Demos and Apps
U-MAP: A System for Usage-Based Schema Matching and Mapping -
Publication Tutorial Poster
U-MAP is the first system that uses usage information buried in database query logs to tackle data integration and exchange challenges. U-MAP generates correspondences between the attributes of the source and target schemas, and then complex mapping rules to transform data records from one schema to another using these query logs.
GDR: A System for Guided Data Repair - Try it! Publication
- Improving data quality is a time-consuming, labor-intensive and often domain specific operation. Existing data repair approaches are either fully automated or not efficient in interactively involving the users. We present a demo of GDR, a Guided Data Repair system that uses a novel approach to efficiently involve the user alongside
automatic data repair techniques to reach better data quality as quickly as possible. Specifically, GDR generates data repairs and acquire feedback on them that would be most beneficial in improving the data quality. GDR quantifies the data quality benefit of generated repairs by combining mechanisms from decision theory and active learning. Based on these benefit scores, groups of repairs are ranked and displayed to the user. User feedback is used to train a machine learning component to eventually replace the user in deciding on the validity of a suggested repair. We describe how the generated repairs are ranked and displayed to the user in a .usefullooking"
way and demonstrate how data quality can be effectively improved with minimal feedback from the user.
Privometer: Privacy Protection in Social Networks - Install in Facebook Publication
The increasing popularity of social networks, such as Facebook and Orkut, has raised several privacy concerns. Traditional ways of safeguarding privacy of personal information by hiding sensitive attributes are no longer adequate. Research shows that probabilistic classification techniques can effectively infer such private information. The disclosed sensitive information of friends, group affiliations and even participation in activities, such as tagging and commenting, are considered background knowledge in this process. Privometer is a privacy protection tool that measures the amount of sensitive information leakage in a user profile and suggests self-sanitization actions to regulate the amount of leakage. actions suggested by Privometer. In contrast to previous research, where inference techniques use publicly available profile information, we consider an augmented model where a potentially malicious application installed in the user's friend profiles can access substantially more information. In our model, merely hiding the sensitive information is not sufficient to protect the user privacy. We present an implementation of Privometer in Facebook.

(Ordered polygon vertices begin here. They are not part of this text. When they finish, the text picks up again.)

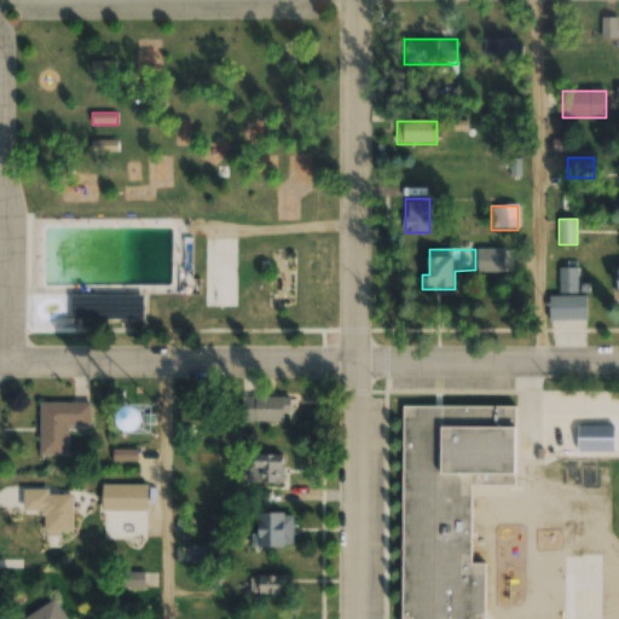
[(560,293),(578,293),(578,268),(560,268),(560,293)]
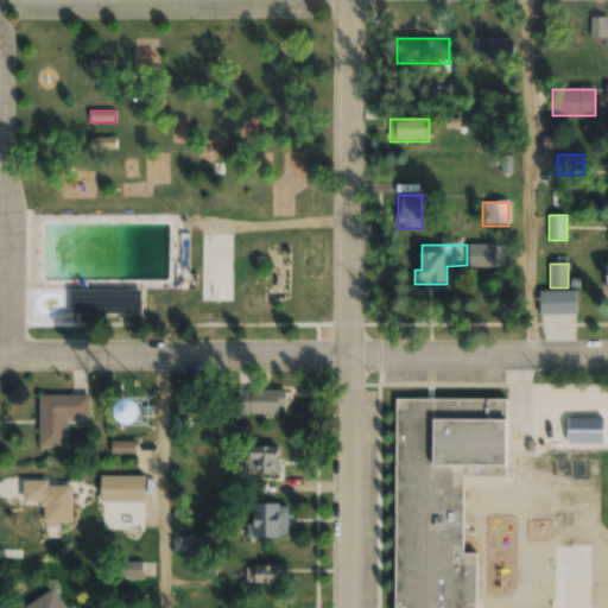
[(141,290),(70,290),(70,314),(141,314),(141,290)]
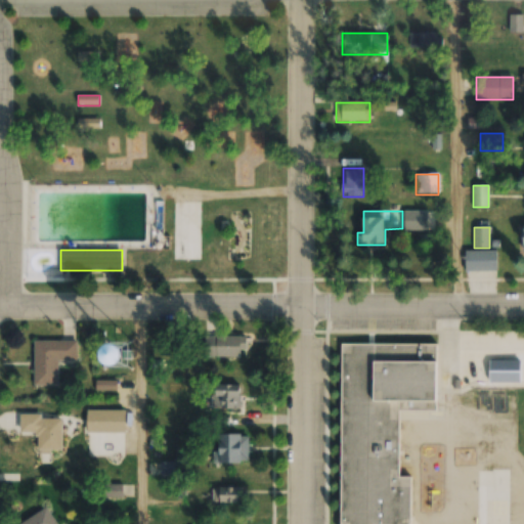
[(208,336),(208,356),(246,356),(246,336),(208,336)]
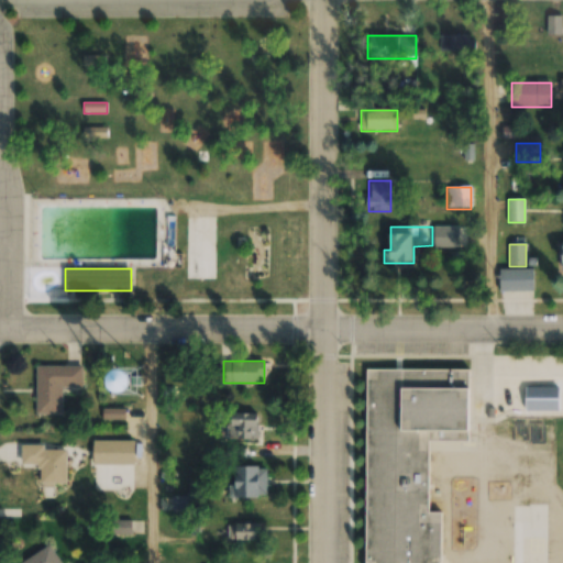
[(36,415),(63,415),(63,388),(84,388),(84,366),(36,366),(36,415)]
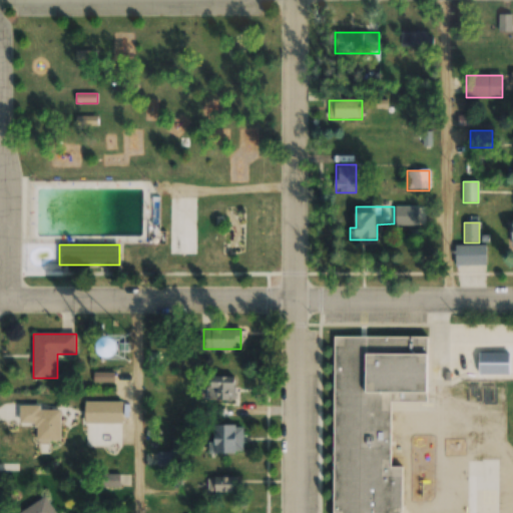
[(332,512),(416,512),(403,512),(404,467),(392,467),(392,402),(427,402),(428,338),(335,337),(332,512)]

LitCloud: A Literature Social Network - Try it!
LitCloud is an innovative platform to harvest community-contributed literature references and leverage the .social engagement. of a community of scientists through the different interactions that the community has with these references to filter out, rank, and facilitate the discovery and use of these references. The basic premise of LitCloud is that many scientists access tables of content of scientific publications by subscribing to RSS feeds usually provided by publishers via their RSS readers such as Google Reader. They then access, star, tag, comment, and email references that are of interest to them. Hence, LitCloud aims to harvest these references, and capture these users. actions and aggregate them to filter out and rank these references. LitCloud researchers and educators will benefit from a .More Signal, Less Noise. effect, i.e., the focus of the content shared through LitCloud is considerably more focused and of a better quality as it provides better, more relevant recommendations via the social nature of LitCloud. More specifically, LitCloud provides the following benefits: (i) Fight information overload and discover references, new leads and information that are of interest to the user. (ii) Discover popular, recent and top-rated papers with high impact factors within specific disciplines or get personalized recommendations. (iii) Find and follow experts - discover references they have highlighted.
TAILOR: A Record Linkage Toolbox - Download Source Download Java Code Publication
Data cleaning is a vital process that ensures the quality of data stored in real-world databases. Data cleaning problems are frequently encountered in many research areas, such as knowledge discovery in databases, data warehousing, system integration and e-services. The process of identifying the record pairs that represent the same entity (duplicate records), commonly known as record linkage, is one of the essential elements of data cleaning. In this paper, we address the record linkage problem by adopting a machine learning approach. Three models are proposed and are analyzed empirically. Since no existing model, including those proposed in this paper, has been proved to be superior, we have developed an interactive Record Linkage Toolbox named TAILOR. Users of TAILOR can build their own record linkage models by tuning system parameters and by plugging in in-house developed and public domain tools. The proposed toolbox serves as a framework for the record linkage process, and is designed in an extensible way to interface with existing and future record linkage models.